- Battle of Jaffa (1256): Part of Crusades and Fall of Outremer
| Date | 17 March 1256 |
| Location | Jaffa |
| Result | Crusader victory |

Belligerents
- Kingdom of Jerusalem Kingdom of France Knights Hospitaller: Mamluk Sultanate

Commanders and leaders
- John of Ibelin Geoffrey of Sargines: Emir of Jerusalem † Emir of Bethelehm †

Strength
- 200 knights 300 sergeants, archers & crossbows: Unknown

Casualties and losses
- 21 killed: 2,000 killed

= Battle of Jaffa (1256) =

1256 battle of the Crusades

The Battle of Jaffa was a military engagement between the Crusaders and the Mamluks outside of Jaffa. The Mamluks raided the outskirts of Jaffa, but the Crusader sortie inflicted a severe defeat on the Mamluks and routed them.
==Background==
By September, the High Court in Acre appointed a new regent, Count John of Jaffa. He served for two years, until other responsibilities demanded his attention, at which point in 1256 he was succeeded by Count John of Arsuf. To prevent the decline of peace, the bailli and the kingdom's noble lords arranged a new truce with the Muslims, encompassing both primary sultans, which was signed in February 1255. Through this agreement, the Muslims consented to acknowledge Crusader territory west of the Jordan River extending to Arsur, but Jaffa was specifically omitted. To safeguard Jaffa, Geoffrey of Sergines consequently positioned his troops there in December.

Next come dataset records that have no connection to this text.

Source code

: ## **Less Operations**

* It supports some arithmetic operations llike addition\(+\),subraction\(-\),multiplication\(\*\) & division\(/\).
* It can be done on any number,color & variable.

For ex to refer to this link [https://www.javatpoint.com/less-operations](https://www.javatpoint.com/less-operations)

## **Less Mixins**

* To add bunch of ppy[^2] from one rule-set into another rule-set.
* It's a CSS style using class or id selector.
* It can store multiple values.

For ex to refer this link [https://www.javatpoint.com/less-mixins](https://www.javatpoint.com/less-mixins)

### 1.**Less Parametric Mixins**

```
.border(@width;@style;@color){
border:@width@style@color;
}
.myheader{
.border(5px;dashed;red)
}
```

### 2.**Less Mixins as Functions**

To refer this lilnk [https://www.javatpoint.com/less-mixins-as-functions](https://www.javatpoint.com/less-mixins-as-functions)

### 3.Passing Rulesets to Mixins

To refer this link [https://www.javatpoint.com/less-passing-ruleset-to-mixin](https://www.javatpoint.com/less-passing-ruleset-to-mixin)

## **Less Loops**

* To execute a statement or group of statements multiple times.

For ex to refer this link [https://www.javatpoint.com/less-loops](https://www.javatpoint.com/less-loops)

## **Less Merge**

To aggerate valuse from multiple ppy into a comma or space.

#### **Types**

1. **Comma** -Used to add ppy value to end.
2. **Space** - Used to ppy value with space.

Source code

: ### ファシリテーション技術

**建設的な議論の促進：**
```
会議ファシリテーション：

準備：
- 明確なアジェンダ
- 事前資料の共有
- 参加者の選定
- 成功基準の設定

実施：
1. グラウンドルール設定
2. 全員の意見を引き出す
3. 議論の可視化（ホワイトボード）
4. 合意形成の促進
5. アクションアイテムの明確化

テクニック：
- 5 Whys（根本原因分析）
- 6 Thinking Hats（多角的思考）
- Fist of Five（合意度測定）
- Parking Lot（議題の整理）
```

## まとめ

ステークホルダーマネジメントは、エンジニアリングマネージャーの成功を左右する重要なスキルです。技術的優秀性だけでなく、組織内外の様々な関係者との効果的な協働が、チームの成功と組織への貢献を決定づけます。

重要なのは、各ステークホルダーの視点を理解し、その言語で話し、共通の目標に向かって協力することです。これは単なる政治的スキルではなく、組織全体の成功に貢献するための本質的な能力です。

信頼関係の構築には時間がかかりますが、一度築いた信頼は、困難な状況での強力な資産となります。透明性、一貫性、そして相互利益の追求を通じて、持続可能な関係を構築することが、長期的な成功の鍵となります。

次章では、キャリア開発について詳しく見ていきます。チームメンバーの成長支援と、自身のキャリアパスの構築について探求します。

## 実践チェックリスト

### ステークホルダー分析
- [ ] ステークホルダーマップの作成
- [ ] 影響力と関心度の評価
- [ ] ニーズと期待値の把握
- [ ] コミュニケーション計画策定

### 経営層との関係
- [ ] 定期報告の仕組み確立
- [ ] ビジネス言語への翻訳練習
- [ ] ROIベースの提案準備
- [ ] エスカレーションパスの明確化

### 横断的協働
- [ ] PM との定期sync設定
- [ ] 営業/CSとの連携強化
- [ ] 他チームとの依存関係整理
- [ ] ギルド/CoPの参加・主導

Geoffrey and John, taking advantage of the tension that had once again arisen between the Mamluks of Egypt and the Ayyubids of Damascus, launching from there, on January 5, 1256, a raid across the Mamluk frontier march of Ascalon-Gaza; the raid was a complete success, since he brought back to Jaffa 1,000 camels or other head of large livestock and 10,000 head of small livestock. The Mamluk government of Cairo charged the emir of Jerusalem with carrying out reprisals. The emir came to blockade Jaffa, ravaged the region, and returned home with about a hundred prisoners, Templars, Hospitallers, or sergeants, and 40,000 head of cattle.
==Battle==
On March 17th of the same year, the Mamluk emir once again raided Jaffa. They began raiding the outskirts. Once the Mamluks were near Jaffa's walls, the Crusaders under Geoffrey and John launched a sortie against the Muslims. Despite only having a force of 200 knights and 300 sergeants and crossbowmen, the Crusaders managed to inflict a severe defeat on the Mamluks, killing 2,000 men, including the emirs of Jerusalem and Bethlehm. During the battle, John fell from his horse, which was captured by the Mamluks. However, he was saved by knights Hospitallers. The Crusaders chased the Mamluks but stopped due to fear of ambush. Crusader casualties were 20 sergeants and one knight killed.
==Aftermath==
After this victory, Geoffrey induced the Sultans of Cairo and Damascus to agree to truce renewal for ten years, then months and 10 days, which they accepted. However, in the same year, the Crusaders would enter a conflict called the War of Saint Sabas.
==Sources==
- Jaroslav Folda (2005), Crusader art in the Holy Land: from the Third Crusade to the fall of Acre, 1187-1291.

- Janet Shirley (2016), Crusader Syria in the Thirteenth Century. The Rothelin Continuation of the History of William of Tyre with Part of the Eracles Or Acre Text.

- René Grousset (1934), The History of the Crusades and the Frankish Kingdom of Jerusalem, Vol III. The Muslim Monarchy and Frankish Anarchy.